Would have been better combined into one.

------
jka
I'm of the opinion that only something radical like a new platform and/or
device shift (i.e. away from smartphones to some other form factor, or a new,
open, network-local-by-default mobile operating system) is likely to save us
from this.

All contemporary smartphones leak a ton via DNS and various background sync
processes. Perhaps scrappy developers from emerging markets are more egregious
in violating expected norms, but these outcomes are pervasive at the moment
across the whole ecosystem.

------
ASalazarMX
> It is unknown whether there are any differences in firmware for different
> countries/regions.

It is perfectly known that Huawei sells Chinese and Global editions of their
phones. It's a pity there's so much vagueness when reporting that you can't
even know which edition or firmware were they testing.

I think we'll be doing a service to ourselves by ignoring vague reporting
about IT security and decide based on documented and repeatable reports.

------
kyriakos
Every windows and ios device also queries US domains. Not everything is done
maliciously.

------
free652
Would be nice to see what they are doing to generate those DNS requests.

------
est
Anyone have seen the list?

[https://github.com/pe3zx/huawei-block-
list/blob/master/maste...](https://github.com/pe3zx/huawei-block-
list/blob/master/master.txt)

Looks like a troll.

------
momofarm
I think google ads know more YOU than China, why don't you just cut your cord?

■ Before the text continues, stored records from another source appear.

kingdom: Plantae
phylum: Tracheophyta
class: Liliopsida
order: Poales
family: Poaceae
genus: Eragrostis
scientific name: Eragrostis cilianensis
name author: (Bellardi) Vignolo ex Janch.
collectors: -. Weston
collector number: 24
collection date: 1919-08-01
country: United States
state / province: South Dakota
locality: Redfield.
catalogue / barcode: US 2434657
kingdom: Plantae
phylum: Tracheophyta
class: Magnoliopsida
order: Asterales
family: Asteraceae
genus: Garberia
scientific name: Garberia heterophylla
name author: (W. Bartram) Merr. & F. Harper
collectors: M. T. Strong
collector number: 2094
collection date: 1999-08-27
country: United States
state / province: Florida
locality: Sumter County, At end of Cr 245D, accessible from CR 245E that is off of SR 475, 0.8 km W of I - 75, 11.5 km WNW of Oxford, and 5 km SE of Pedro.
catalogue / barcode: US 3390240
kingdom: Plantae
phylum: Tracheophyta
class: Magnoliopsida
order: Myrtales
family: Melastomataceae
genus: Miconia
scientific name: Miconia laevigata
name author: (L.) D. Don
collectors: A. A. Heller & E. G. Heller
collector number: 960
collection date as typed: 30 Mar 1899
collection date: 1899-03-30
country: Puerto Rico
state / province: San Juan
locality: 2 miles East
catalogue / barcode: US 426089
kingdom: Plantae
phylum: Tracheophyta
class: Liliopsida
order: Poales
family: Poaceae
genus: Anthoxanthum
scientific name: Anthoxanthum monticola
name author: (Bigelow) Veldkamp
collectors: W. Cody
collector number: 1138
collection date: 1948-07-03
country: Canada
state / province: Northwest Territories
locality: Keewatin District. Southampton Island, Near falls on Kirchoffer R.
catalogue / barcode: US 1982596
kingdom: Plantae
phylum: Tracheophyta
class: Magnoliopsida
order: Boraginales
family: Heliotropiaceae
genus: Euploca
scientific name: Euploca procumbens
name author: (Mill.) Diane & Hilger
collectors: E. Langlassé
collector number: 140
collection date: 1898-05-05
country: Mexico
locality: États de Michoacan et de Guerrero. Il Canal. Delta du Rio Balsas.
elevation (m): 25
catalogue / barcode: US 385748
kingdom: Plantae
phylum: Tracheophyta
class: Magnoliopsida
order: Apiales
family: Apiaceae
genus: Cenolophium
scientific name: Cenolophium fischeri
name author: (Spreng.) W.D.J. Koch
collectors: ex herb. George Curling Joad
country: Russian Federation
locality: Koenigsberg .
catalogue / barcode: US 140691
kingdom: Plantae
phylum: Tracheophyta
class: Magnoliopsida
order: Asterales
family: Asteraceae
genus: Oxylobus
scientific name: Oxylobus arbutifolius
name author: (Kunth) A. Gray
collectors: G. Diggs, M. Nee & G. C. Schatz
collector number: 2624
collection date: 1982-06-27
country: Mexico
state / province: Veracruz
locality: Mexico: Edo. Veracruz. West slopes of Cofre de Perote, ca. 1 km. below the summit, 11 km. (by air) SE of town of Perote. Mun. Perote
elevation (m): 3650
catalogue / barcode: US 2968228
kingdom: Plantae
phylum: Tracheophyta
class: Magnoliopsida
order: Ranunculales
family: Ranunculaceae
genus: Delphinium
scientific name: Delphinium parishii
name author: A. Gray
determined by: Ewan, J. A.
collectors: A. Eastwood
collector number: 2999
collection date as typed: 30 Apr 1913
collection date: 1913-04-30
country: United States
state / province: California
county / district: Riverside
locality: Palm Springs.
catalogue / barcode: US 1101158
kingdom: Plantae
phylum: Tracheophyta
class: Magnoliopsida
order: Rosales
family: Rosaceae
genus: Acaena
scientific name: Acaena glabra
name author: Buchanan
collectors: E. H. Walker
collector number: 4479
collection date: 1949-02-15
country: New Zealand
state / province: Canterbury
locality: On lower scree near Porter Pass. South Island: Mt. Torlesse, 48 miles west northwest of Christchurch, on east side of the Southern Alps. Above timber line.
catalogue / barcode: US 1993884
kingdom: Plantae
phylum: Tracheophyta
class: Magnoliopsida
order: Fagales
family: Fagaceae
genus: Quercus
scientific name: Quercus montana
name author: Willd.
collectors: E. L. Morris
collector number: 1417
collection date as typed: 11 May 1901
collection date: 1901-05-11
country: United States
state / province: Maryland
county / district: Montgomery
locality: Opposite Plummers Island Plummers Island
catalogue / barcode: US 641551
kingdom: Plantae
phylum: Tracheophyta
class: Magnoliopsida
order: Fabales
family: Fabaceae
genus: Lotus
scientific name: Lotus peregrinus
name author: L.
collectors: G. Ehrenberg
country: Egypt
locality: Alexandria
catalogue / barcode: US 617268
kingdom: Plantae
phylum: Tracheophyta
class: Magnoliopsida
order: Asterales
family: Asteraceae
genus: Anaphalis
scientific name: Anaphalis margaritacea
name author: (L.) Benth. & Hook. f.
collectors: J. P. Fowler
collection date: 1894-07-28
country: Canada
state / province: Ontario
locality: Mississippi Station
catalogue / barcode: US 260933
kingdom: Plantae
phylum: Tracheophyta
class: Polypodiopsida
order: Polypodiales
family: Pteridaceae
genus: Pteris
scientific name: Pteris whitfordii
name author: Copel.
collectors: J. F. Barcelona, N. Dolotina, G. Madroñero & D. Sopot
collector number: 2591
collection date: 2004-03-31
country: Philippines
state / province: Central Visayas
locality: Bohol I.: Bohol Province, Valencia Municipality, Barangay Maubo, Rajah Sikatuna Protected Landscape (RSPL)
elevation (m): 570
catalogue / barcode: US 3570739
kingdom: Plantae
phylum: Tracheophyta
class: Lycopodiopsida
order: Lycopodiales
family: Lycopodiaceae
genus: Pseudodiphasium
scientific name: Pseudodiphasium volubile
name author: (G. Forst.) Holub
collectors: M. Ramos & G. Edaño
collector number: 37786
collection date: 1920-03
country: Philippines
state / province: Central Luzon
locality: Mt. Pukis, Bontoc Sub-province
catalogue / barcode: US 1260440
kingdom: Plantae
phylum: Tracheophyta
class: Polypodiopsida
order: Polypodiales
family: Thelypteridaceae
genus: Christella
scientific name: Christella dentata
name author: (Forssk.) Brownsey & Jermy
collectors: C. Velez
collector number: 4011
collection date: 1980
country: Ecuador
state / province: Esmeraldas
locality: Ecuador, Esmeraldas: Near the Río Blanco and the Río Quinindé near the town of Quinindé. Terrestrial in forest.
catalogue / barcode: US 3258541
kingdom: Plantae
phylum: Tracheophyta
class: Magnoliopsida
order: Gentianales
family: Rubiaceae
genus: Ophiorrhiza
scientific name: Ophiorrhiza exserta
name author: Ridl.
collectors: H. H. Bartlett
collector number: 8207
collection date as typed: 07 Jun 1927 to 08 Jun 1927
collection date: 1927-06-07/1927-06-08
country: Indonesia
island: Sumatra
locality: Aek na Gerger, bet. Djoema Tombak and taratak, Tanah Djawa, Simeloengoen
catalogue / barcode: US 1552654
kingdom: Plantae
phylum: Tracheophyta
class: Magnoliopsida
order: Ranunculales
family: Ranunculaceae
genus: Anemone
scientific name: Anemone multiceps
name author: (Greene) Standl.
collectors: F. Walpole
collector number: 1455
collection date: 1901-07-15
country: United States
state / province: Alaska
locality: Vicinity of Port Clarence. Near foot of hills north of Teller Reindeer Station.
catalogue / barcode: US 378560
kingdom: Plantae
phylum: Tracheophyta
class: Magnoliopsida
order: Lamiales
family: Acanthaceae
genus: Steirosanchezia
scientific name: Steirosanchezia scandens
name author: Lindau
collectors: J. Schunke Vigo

He even know what's my favorite porn site, I don't believe china will know
that better :)

------
deepVoid
Android phones are querying servers in the US all the time.

------
deepVoid
iphone found to be querying servers in the US, discovered 10 years ago.

------
dang
Url changed from
[https://www.taiwannews.com.tw/en/news/3685669](https://www.taiwannews.com.tw/en/news/3685669),
which points to this.